Section 7 of Directive 060, 2020  details performance requirements such as conversion efficiency, smoke emissions, ignition, and stack design for flaring and venting. They apply to flares and incinerators—including portable equipment used for temporary operations—in all upstream oil and gas industry systems for combusting sweet, sour, and acid gas during activities that include well completion, servicing, and testing. The AER has adopted CASA’s objective hierarchy and decision-tree framework for managing solution gas volumes and extended its application of the hierarchy to include flaring, incineration, and venting. The goal is to eliminate routine flaring, incineration, and venting. The objective hierarchy ranges from eliminating routine flaring, incineration, and venting of unburned gases to reducing the volume of such gas and improving the efficiency of the related systems.

AER regulations on flaring, venting, and emissions cover pipeline and storage facilities. Most oil and gas produced in Alberta is exported to other provinces or the United States via pipelines. Occasionally, an imbalance between demand and supply, bottlenecks in pipelines, or permitting delays can affect upstream operations. In 2018, for example, western Canadian oil supply outgrew the export pipeline capacity, resulting in record crude price differentials. Alberta’s government mandated a production curtailment effective January 2019, later extended to December 31, 2020. Such a curtailment would likely reduce emissions from associated gas flaring but only temporarily.

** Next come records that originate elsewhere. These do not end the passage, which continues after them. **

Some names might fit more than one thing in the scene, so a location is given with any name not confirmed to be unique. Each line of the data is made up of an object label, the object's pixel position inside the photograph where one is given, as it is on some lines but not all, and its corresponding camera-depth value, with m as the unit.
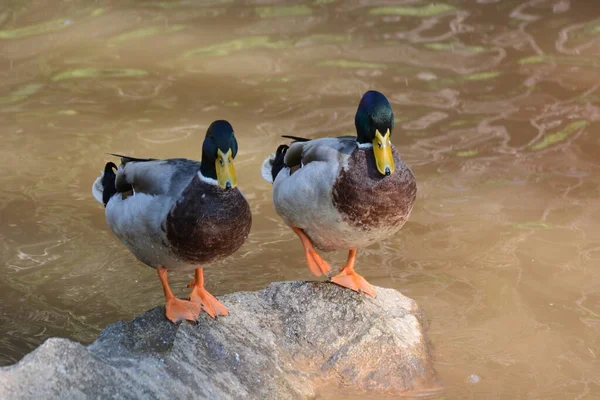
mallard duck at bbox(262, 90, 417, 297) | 8.26
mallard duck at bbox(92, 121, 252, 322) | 7.81
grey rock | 6.68
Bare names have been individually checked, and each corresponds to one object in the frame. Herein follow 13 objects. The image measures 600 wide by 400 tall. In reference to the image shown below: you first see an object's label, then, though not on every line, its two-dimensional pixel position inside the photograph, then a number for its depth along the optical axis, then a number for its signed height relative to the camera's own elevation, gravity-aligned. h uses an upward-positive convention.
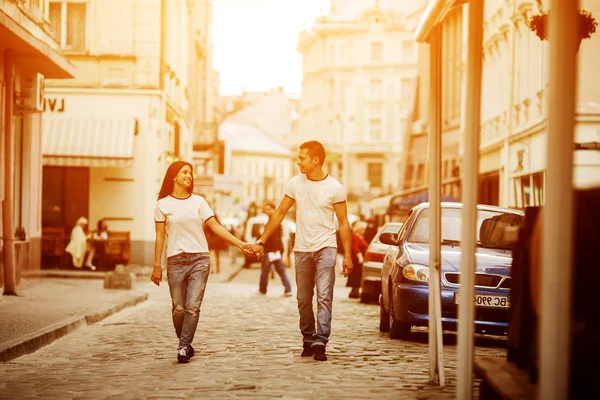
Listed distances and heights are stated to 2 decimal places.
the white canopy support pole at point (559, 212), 4.83 +0.02
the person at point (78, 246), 30.50 -0.94
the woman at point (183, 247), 10.78 -0.34
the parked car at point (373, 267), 20.16 -0.91
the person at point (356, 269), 23.50 -1.12
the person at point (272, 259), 23.72 -0.96
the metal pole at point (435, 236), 8.85 -0.17
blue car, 12.83 -0.69
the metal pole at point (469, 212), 7.09 +0.02
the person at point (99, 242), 30.86 -0.85
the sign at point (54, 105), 31.30 +2.79
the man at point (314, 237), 10.93 -0.23
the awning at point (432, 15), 8.38 +1.46
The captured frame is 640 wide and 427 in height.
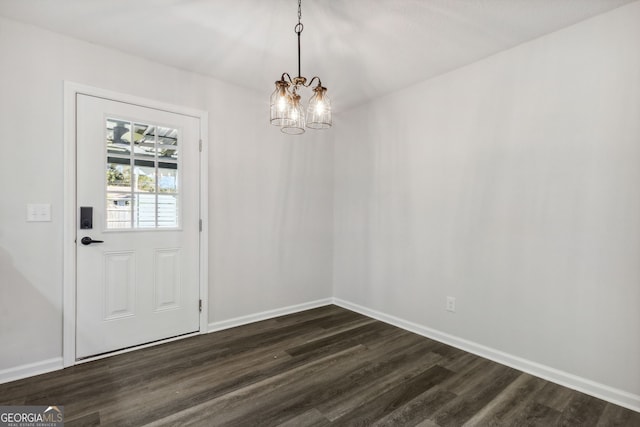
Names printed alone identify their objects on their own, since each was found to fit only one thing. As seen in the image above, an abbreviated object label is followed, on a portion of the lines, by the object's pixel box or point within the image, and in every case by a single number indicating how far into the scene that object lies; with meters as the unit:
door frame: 2.32
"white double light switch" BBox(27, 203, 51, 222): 2.21
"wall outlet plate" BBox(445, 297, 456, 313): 2.81
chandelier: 1.85
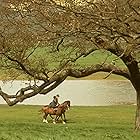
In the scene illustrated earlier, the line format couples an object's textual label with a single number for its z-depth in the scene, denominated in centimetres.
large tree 1564
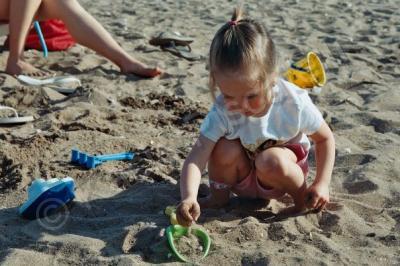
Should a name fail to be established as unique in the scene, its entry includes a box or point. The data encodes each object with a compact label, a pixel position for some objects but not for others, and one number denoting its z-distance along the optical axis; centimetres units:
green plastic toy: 227
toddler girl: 231
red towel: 525
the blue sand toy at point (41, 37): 504
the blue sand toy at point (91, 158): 308
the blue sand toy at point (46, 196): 259
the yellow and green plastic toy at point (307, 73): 411
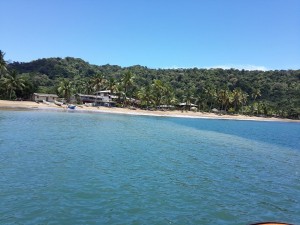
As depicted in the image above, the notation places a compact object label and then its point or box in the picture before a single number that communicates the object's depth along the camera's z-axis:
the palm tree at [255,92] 121.84
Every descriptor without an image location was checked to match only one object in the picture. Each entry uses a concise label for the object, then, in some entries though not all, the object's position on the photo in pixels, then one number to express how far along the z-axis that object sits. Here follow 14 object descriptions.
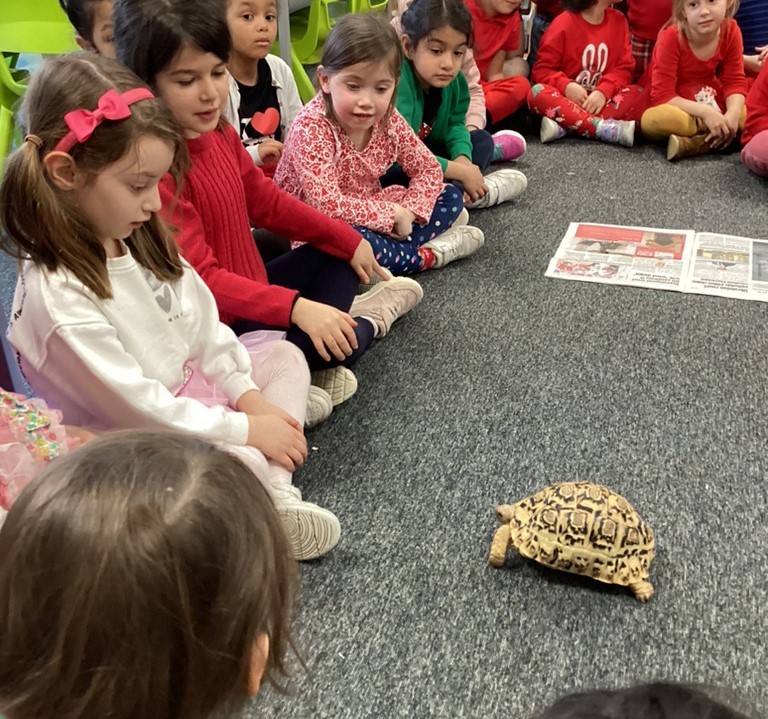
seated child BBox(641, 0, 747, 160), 2.50
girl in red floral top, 1.57
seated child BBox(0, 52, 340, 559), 0.92
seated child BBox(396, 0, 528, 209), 1.87
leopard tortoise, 0.98
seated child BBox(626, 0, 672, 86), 2.86
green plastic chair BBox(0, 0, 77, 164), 1.82
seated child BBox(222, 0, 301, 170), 1.58
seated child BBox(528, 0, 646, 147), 2.73
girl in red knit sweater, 1.16
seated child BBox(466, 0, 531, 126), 2.69
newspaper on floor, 1.75
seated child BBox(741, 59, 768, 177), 2.26
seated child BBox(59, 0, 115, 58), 1.44
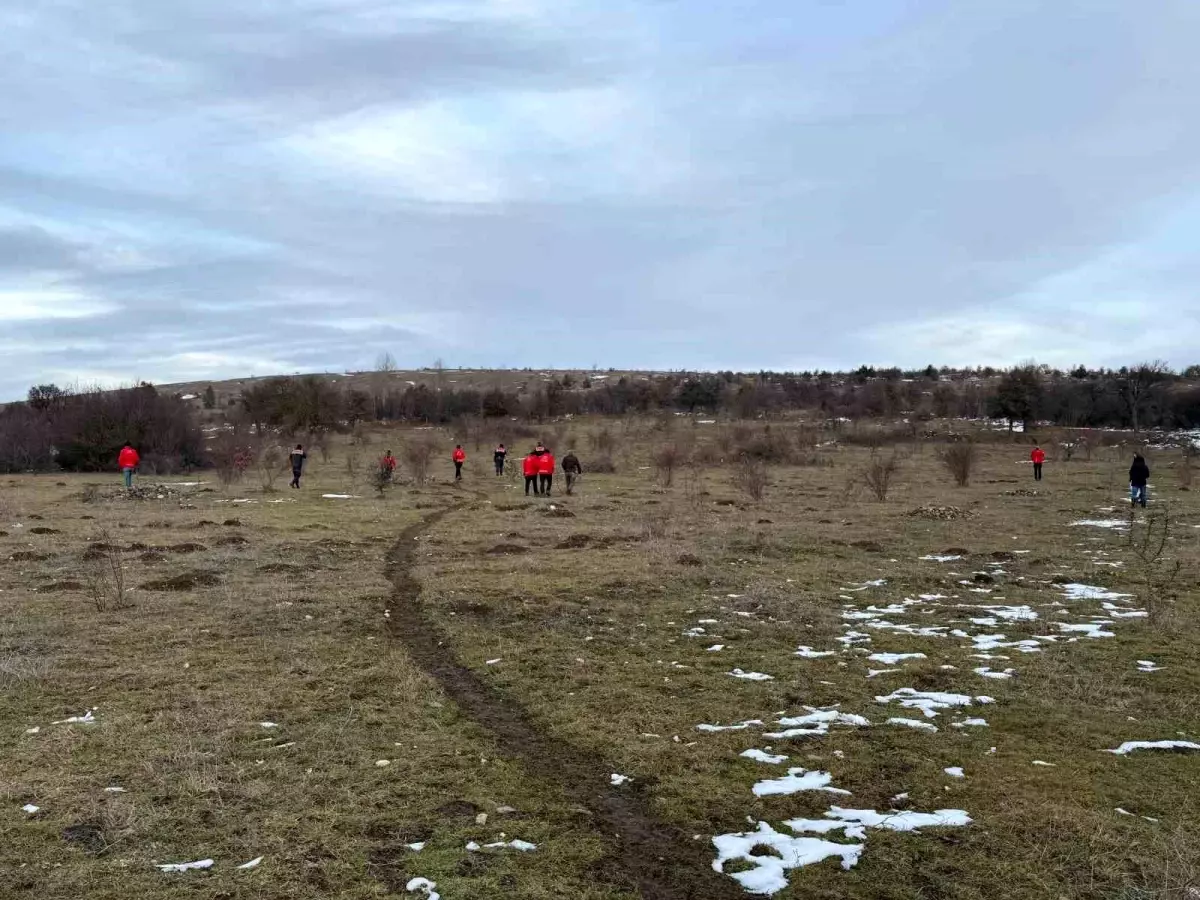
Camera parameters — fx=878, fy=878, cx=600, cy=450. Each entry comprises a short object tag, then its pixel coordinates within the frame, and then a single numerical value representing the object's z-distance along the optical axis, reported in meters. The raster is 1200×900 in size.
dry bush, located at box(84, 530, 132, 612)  10.98
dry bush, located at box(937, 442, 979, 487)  30.65
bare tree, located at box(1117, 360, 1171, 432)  64.19
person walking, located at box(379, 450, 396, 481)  29.12
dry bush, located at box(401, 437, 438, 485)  31.22
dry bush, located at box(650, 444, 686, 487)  31.09
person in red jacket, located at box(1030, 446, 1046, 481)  32.53
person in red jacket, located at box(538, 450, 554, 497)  27.14
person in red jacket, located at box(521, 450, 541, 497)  27.22
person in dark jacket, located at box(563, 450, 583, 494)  28.08
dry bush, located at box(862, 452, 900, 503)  25.88
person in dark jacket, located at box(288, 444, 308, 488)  28.80
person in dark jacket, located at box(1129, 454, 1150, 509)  23.03
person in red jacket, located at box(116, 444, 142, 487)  27.30
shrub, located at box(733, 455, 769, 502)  25.20
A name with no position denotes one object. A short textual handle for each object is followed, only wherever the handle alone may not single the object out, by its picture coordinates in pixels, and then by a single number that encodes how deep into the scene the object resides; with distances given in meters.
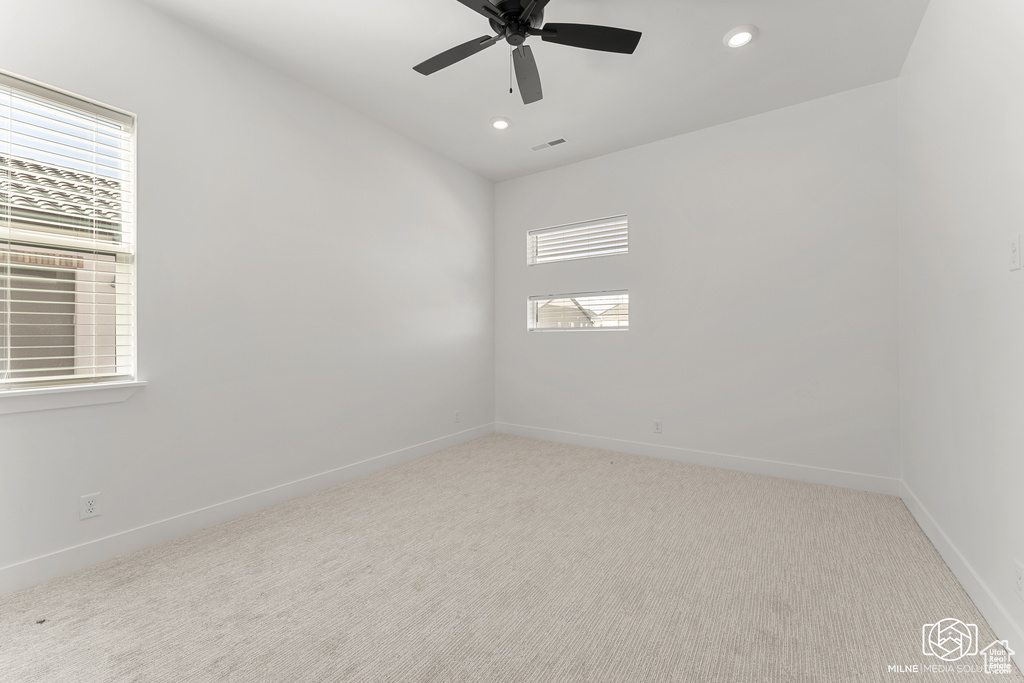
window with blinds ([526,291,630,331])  4.04
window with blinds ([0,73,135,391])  1.84
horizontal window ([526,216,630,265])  4.05
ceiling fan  1.85
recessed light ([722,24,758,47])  2.34
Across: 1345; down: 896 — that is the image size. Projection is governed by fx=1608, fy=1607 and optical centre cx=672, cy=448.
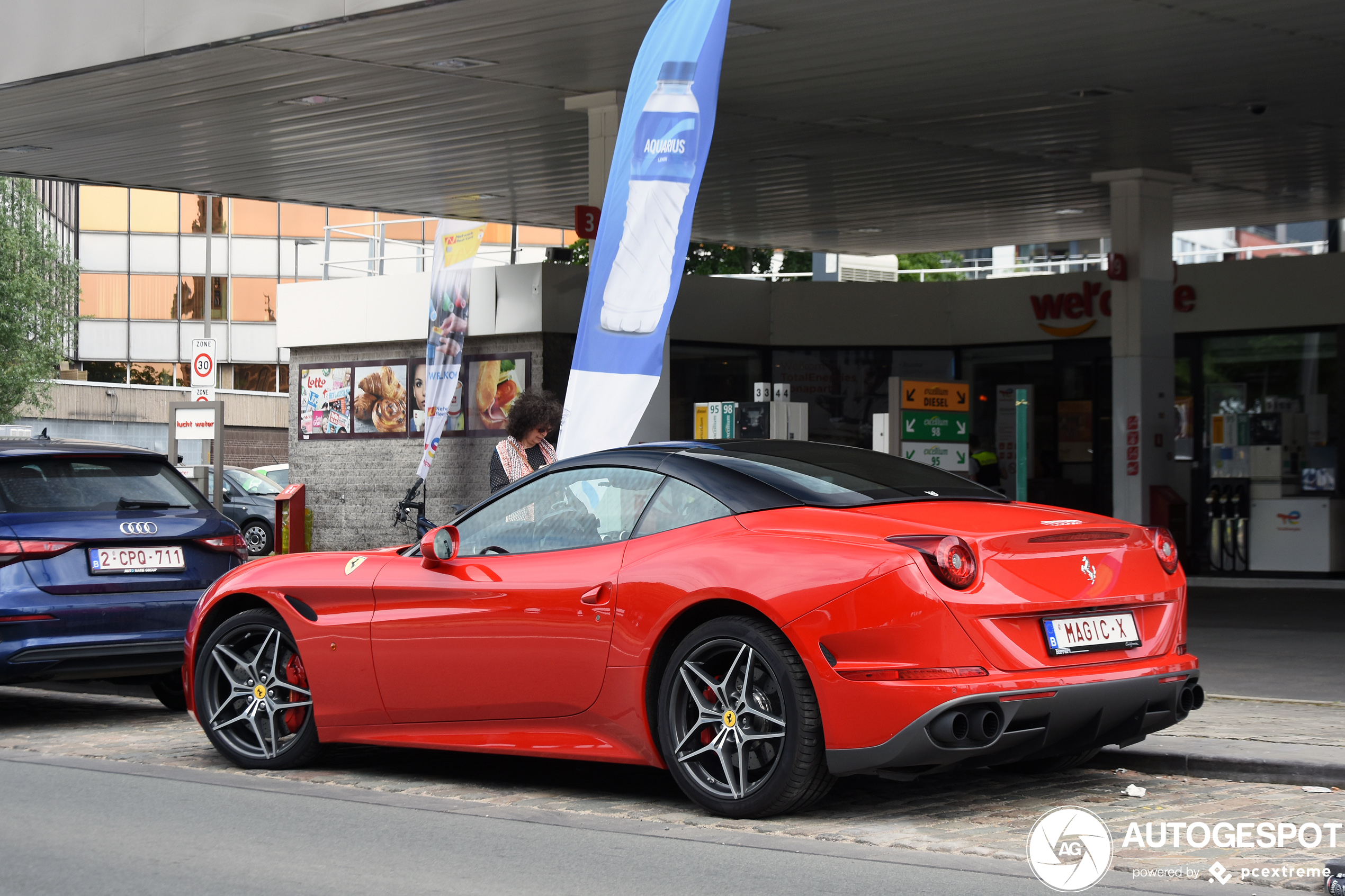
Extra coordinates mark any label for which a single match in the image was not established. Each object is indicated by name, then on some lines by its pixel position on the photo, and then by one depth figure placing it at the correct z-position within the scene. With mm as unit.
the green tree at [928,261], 46906
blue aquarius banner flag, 9625
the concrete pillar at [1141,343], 19109
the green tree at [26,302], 46438
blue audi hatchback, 8266
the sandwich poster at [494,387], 20141
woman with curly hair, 9359
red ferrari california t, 5457
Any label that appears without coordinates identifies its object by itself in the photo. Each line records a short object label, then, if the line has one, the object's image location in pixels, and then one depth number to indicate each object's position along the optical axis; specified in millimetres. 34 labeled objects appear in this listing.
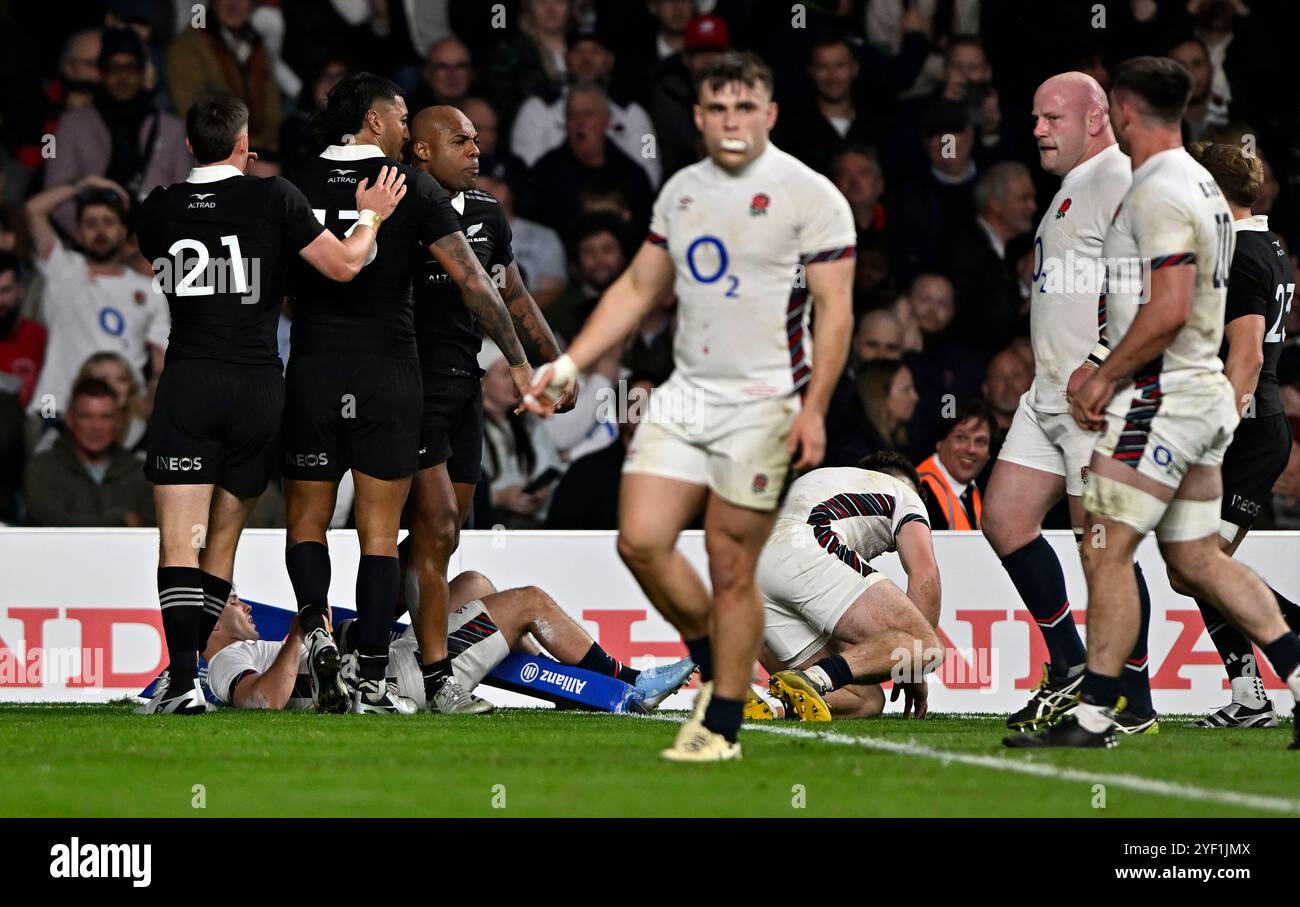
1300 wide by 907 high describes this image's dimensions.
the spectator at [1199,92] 12609
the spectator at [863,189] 12266
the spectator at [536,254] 12133
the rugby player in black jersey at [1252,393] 7184
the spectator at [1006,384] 12023
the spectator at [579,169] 12328
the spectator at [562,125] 12438
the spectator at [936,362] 11727
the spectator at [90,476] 11109
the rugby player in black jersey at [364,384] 7449
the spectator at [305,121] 12258
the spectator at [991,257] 12258
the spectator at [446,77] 12352
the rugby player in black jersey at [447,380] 7824
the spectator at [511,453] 11570
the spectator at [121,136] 11852
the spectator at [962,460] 10406
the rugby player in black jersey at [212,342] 7191
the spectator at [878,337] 11961
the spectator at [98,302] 11500
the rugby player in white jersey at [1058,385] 6961
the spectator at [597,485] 11297
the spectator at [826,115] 12383
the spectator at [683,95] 12414
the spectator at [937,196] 12352
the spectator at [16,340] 11500
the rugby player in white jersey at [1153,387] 5676
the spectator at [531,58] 12531
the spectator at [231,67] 12242
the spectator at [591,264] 11945
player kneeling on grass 7738
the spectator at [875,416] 11594
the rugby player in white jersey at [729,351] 5281
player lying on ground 7832
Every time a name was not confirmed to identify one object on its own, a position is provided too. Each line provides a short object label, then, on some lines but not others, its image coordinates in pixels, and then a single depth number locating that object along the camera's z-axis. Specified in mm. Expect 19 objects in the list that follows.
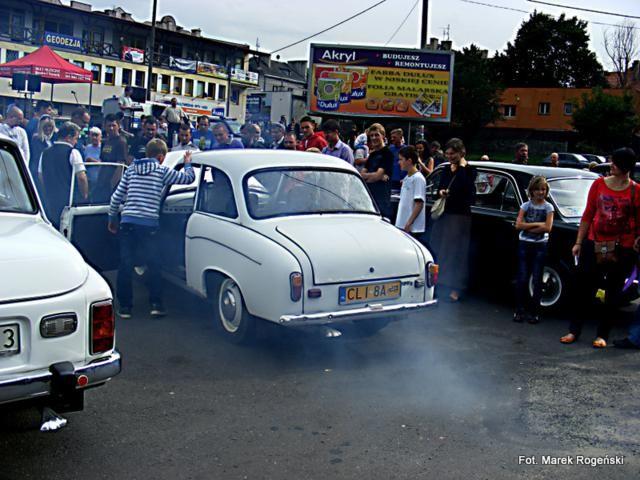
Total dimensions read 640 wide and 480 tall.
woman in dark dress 8070
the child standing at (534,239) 7336
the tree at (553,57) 72375
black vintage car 7629
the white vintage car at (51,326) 3443
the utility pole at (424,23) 18297
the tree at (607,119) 49406
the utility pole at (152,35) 29062
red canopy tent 18969
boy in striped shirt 6777
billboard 17953
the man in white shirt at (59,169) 8578
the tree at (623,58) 65562
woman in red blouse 6320
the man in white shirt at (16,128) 10336
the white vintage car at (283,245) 5652
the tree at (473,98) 58625
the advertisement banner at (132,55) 59250
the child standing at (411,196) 7906
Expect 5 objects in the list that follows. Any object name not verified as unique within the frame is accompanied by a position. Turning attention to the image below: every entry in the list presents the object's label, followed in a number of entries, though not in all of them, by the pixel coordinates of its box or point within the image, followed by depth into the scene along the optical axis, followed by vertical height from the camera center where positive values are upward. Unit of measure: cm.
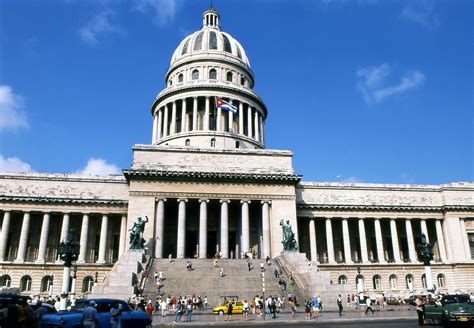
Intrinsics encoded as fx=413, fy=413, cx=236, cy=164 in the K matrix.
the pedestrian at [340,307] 3037 -113
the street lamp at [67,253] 3024 +282
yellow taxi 3119 -122
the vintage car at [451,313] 1978 -107
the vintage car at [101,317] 1603 -97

British Columbia implemented the Carbon Tax Regulation, 2008, which was last amended in November 2022. The tax applies to the purchase and use of fossil fuels burned for transport, home heating, and electricity. It covers approximately 70 percent of provincial GHG emissions. The impact of the tax on consumers is compensated for by a reduction in personal and corporate income taxes by an approximately equal amount. The carbon tax increased gradually from Can$10 (about US$7.9 as of September 2021) per tCO2e in 2008 to Can$30 (about US$24 as of September 2021) per tCO2e in 2012, at which point the government froze the rate at Can$30 per tCO2e until other jurisdictions implemented similar carbon taxes. In 2018, the carbon tax was increased to Can$35 (about US$28) per tCO2e; in April 2019, it rose to Can$40 (about US$32 as of September 2021) per tCO2e, which for natural gas corresponds to Can$0.076 per m³. The updated regulation sets Can$50 per tCO2e for 2022 and beyond. The carbon taxes by fuel type are updated through 2026. The Ministry of Environment and Climate Change Strategy has been managing a carbon offset program since 2010. In the oil and gas sector, offset projects have reduced flaring or venting, typically by using gas for electricity generation.